In general, I don’t do leisurely breakfasts. My mind goes into overdrive in the morning and I don’t have the patience to sit down except for coffee. Having said that, when the opportunity arises for a good meal I take it all in my stride. Even if it means taking some extra time to faff around. When there is actually time to do so, that is! But for me there’s something so attractive and simple about this recipe that makes the easy prep all worth while. And I love the way the sugar caramelizes around the bread and almost makes it crispy. Thinking about it makes me want it now.
I don’t have this every weekend, far from it. So please spare me the usual this-is-not-good-for-you speeches.
I seem to be getting them often these days. All the recipes you see here are rarely repeated – it’s not because they’re not good, it’s because food blogging is what I do and it’s almost impossible for me to cook the same things over and over again after I’ve written about them. I would drown in my books if I did so. I do make this over and over again though, not every weekend, but close enough.
The quantities given in this basic recipe are for 2 to 3 people, and you will have no problems in scaling it up.
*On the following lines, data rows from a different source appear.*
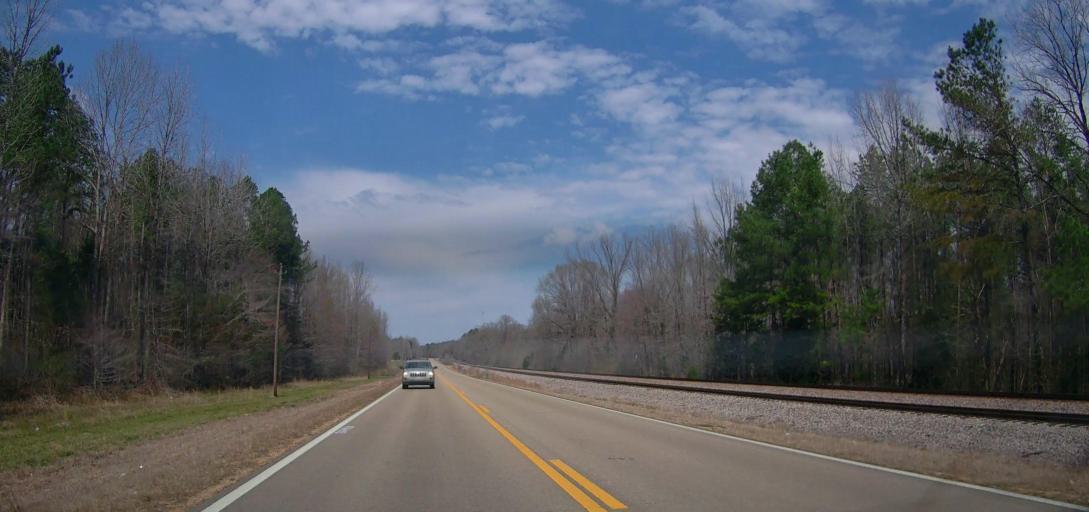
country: US
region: Mississippi
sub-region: Union County
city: New Albany
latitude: 34.5882
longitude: -89.1340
Having said that, I would advise you not to cook this when you have a large group of people coming over. You will be by the stove all morning if you do and instead of enjoying your friends as you should, you will only feel frustrated by the time they leave!
Don’t let this sway you away. A bit of solitary indulgence is good for you once in a while and in my book this also makes a perfect romantic breakfast for two.
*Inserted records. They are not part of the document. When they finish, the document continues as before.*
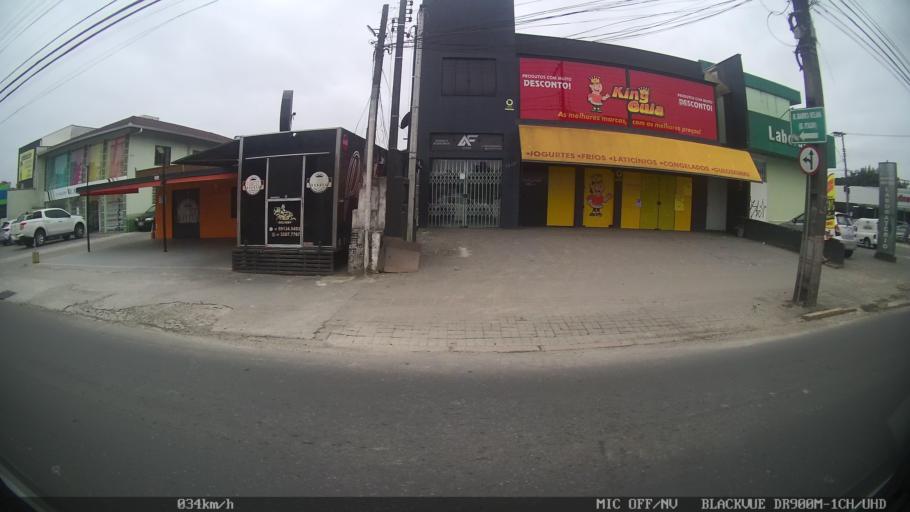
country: BR
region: Santa Catarina
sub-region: Joinville
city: Joinville
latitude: -26.3377
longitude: -48.8475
- 1 teaspoon ground cinnamon
- 1 tablespoon soft brown sugar
- 2 eggs
- 1 teaspoon vanilla extract
- 2 to 3 tablespoons milk*
- 6 slices white bread (day-old bread is even better)
- knob unsalted butter
- maple syrup, to serve**
Place a flat non-stick griddle or pan on the hob and wait for it to heat up. In the meantime, whisk the cinnamon, sugar, eggs, vanilla extract and milk in a shallow bowl.
Drop the butter in the pan, let it melt and dip the bread into the eggy mixture and coat it on both sides. Leave the bread in the liquid a few moments. Eyeball it depending on the type of bread you’re using.
Place the bread on the griddle and cook until the bread turns a golden brown.
If you start running out of liquid, add some milk to the egg mixture.*
Repeat the process until all the bread is cooked.
I like to eat mine with maple or golden syrup, but you can serve them with honey, fruit and/or yoghurt.**
I only wish to wake up everyday with something like this waiting for me.